3 · A cutoff is a gradient, and fresh results flatter you
The under-25 versus over-25 mosquito split is a soft population gradient with wide individual scatter, not a hard wall. A good result here does not certify healthy hearing, because early loss can sit in mid frequencies this page never tests. A poor result at 19 kHz over cheap earbuds means almost nothing. This is a physics demo of tonotopy and presbycusis, not a diagnosis. Real extended-high-frequency testing uses calibrated transducers in a sound booth, which is where the Wang 2021 numbers come from.
The ladder, in numbers
The chart above is a picture of this table. “NA” means the response rate was equal to or below 20%, that is, most of the band could no longer hear that frequency at any presented level. Read down a column and you watch a decade of aging; read across the top rows and you watch the ceiling fall.
| frequency | 21–30 | 31–40 | 41–50 | 51–60 | 61–70 |
|---|
Responsiveness under 30: 100% at 16 kHz, falling to 52.2% (12 of 23) at 20 kHz. The 17.4 kHz “mosquito” tone (Stapleton, 2005) sits in the gap that opens up first.
The check: the signal math and every sourced number, recomputed
Nothing here is a stored screenshot. The button below synthesizes pure sines in JavaScript, runs a discrete Fourier transform on them, and re-asserts the physics and the citation live. It mirrors the offline verifier exactly.
The offline gate recomputes all of it, two independent ways where it can: node research/highest-pitch-you-can-hear/verify-highest-pitch-you-can-hear.mjs.

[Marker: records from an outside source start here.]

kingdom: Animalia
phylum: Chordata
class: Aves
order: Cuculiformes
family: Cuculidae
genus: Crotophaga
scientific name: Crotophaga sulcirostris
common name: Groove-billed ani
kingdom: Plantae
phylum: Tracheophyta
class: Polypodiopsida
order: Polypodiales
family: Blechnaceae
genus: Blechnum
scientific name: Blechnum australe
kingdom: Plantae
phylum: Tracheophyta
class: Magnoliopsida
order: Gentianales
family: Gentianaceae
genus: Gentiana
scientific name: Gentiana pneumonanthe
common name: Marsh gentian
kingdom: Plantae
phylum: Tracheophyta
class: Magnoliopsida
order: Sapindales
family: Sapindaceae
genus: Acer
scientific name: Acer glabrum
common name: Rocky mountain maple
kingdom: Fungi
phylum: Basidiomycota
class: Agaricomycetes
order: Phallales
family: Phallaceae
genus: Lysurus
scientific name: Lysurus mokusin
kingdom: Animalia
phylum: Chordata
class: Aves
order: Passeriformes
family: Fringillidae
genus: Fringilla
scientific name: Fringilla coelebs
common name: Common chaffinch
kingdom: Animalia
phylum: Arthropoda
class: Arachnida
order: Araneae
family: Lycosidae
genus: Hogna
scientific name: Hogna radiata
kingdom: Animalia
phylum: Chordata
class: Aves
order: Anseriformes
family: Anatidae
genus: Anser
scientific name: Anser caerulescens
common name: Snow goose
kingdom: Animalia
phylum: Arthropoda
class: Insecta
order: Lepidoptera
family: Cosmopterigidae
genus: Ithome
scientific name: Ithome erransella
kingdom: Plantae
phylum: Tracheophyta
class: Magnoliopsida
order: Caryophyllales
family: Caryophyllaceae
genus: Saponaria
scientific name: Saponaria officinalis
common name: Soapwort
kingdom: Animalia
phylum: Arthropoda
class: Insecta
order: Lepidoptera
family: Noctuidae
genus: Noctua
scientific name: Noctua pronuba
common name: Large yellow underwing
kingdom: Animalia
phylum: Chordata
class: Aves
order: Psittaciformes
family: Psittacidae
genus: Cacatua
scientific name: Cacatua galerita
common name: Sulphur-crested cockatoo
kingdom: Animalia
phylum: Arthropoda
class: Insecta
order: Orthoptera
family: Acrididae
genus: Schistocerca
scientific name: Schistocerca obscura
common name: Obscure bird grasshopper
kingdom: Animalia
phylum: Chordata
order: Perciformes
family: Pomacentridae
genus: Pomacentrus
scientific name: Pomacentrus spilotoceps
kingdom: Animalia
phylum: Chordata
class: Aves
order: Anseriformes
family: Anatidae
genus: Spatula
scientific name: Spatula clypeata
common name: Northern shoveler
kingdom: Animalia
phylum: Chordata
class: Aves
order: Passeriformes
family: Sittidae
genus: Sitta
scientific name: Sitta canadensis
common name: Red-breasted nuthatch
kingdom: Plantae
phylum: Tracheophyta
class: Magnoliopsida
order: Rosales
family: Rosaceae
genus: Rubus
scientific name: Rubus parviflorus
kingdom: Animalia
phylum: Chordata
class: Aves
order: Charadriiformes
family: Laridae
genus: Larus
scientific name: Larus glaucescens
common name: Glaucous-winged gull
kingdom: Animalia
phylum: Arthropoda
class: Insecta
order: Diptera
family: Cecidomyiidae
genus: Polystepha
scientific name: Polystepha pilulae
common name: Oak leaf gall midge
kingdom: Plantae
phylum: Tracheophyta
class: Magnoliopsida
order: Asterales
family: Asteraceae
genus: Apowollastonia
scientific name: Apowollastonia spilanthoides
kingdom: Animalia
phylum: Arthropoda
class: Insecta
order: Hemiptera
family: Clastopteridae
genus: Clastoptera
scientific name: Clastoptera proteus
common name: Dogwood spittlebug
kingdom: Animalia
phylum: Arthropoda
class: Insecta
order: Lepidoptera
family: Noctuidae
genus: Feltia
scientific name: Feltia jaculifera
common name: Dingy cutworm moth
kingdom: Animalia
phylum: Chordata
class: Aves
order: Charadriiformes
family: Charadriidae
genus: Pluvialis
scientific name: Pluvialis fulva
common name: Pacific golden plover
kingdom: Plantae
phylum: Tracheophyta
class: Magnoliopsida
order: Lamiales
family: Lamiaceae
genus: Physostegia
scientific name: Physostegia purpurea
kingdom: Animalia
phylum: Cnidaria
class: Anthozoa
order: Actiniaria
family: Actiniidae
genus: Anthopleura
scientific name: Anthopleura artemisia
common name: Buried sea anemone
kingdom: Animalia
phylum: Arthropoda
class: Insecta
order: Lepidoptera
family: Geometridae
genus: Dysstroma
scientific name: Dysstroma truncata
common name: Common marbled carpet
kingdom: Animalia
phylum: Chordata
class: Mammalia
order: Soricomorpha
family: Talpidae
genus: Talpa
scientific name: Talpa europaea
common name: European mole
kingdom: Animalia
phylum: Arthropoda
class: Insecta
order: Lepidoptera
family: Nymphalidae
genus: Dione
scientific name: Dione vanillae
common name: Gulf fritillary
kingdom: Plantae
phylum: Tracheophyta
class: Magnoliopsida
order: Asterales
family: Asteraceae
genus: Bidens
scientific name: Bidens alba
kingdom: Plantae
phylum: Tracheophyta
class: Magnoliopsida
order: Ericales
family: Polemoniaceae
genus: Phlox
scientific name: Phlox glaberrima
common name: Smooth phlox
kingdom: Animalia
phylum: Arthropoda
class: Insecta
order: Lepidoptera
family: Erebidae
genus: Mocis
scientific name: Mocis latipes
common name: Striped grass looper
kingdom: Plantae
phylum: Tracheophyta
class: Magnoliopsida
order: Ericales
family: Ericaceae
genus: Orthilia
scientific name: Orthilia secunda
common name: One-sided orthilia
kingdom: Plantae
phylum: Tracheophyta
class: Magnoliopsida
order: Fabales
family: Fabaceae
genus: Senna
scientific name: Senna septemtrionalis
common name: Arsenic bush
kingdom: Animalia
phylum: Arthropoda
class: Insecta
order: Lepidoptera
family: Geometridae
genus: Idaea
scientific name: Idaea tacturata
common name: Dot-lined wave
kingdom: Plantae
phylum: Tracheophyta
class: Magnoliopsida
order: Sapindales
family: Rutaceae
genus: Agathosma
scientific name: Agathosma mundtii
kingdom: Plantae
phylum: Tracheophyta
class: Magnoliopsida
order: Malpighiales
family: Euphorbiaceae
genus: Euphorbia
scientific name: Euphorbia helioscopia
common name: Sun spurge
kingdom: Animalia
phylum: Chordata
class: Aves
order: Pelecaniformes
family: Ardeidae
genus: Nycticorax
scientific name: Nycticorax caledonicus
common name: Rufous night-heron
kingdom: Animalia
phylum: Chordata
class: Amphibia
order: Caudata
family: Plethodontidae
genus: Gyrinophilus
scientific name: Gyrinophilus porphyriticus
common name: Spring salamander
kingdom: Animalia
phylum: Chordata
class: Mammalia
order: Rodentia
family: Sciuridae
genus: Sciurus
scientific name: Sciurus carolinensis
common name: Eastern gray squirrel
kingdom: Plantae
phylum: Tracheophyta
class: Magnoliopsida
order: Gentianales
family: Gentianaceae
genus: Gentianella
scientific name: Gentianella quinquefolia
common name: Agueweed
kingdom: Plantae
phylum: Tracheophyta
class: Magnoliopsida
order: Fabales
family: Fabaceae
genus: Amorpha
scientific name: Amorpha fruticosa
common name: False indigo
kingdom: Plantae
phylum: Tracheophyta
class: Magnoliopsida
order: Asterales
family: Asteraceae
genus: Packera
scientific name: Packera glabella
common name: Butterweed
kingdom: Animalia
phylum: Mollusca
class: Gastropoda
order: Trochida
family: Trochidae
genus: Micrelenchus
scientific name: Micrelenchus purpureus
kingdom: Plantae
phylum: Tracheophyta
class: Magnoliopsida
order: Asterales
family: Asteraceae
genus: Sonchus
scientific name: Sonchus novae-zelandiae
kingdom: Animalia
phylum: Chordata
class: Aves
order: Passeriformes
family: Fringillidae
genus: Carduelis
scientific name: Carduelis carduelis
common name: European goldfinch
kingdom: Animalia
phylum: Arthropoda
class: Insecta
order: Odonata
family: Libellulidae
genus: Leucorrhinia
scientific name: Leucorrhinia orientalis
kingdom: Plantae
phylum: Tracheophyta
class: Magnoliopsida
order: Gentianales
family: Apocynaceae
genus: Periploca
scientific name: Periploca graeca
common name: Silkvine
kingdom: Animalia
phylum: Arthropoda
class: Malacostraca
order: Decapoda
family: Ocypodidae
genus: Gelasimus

Free choices and uncertainty, named. The Wang 2021 ladder is one healthy cohort, not a universal constant; exact extended-high-frequency thresholds vary by study, transducer and calibration standard. The 20 kHz upper limit is a young-adult nominal most adults never reach. The ISO 7029 curve is shown as shape only (its α coefficients are frequency-specific, paywalled, and were revised in the 2024 amendment), never as a dB reading in the 15-to-20 kHz band. The AnalyserNode spectrum shows the digital signal, so it proves displayed frequency equals played frequency, but it cannot see your speaker’s roll-off, which is the whole point of the device panel. Your captured cutoff is bounded by your hardware and your room, not just your ears.
What is exactly true here, and what is a model
Exactly true (the sourced facts). Nominal human hearing spans about 20 Hz to 20 kHz. The top of the band declines first and earliest with age, because presbycusis kills the basal-turn outer hair cells first and the cochlea is tonotopic (base high, apex low). In Wang 2021, 100% of under-30s responded at 16 kHz and 52.2% at 20 kHz, with median thresholds climbing steeply per decade. The 17.4 kHz mosquito tone is real (Stapleton, 2005). ISO 7029 models the median shift as a quadratic in age and does not cover above 12.5 kHz. The sample-rate Nyquist ceiling (22.05 kHz at 44.1 kHz, 24 kHz at 48 kHz) is exact.
A demo, not a measurement (your number). Your captured cutoff depends on your transducer, DAC, codec, room, background noise and volume as much as your cochlea. It is not calibrated in dB HL, it is not audiometry, and it does not yield a hearing age. The 50-to-70 dB (basal) versus about 20 dB (apical) cochlear-amplifier gain figures are representative values from the pathophysiology literature, illustrating why the top collapses hardest, not a spec of your own cochlea.
Named simplifications. The spectrum is the digital output, before hardware. The age placement is a soft gradient with wide scatter, shown against one cohort. The ISO curve is normalized shape, not dB. The mosquito line is a population tendency, not a threshold of birth date. None of these change the reversal at the heart of the page: the top really does go first, and this browser number really is measuring your gear too.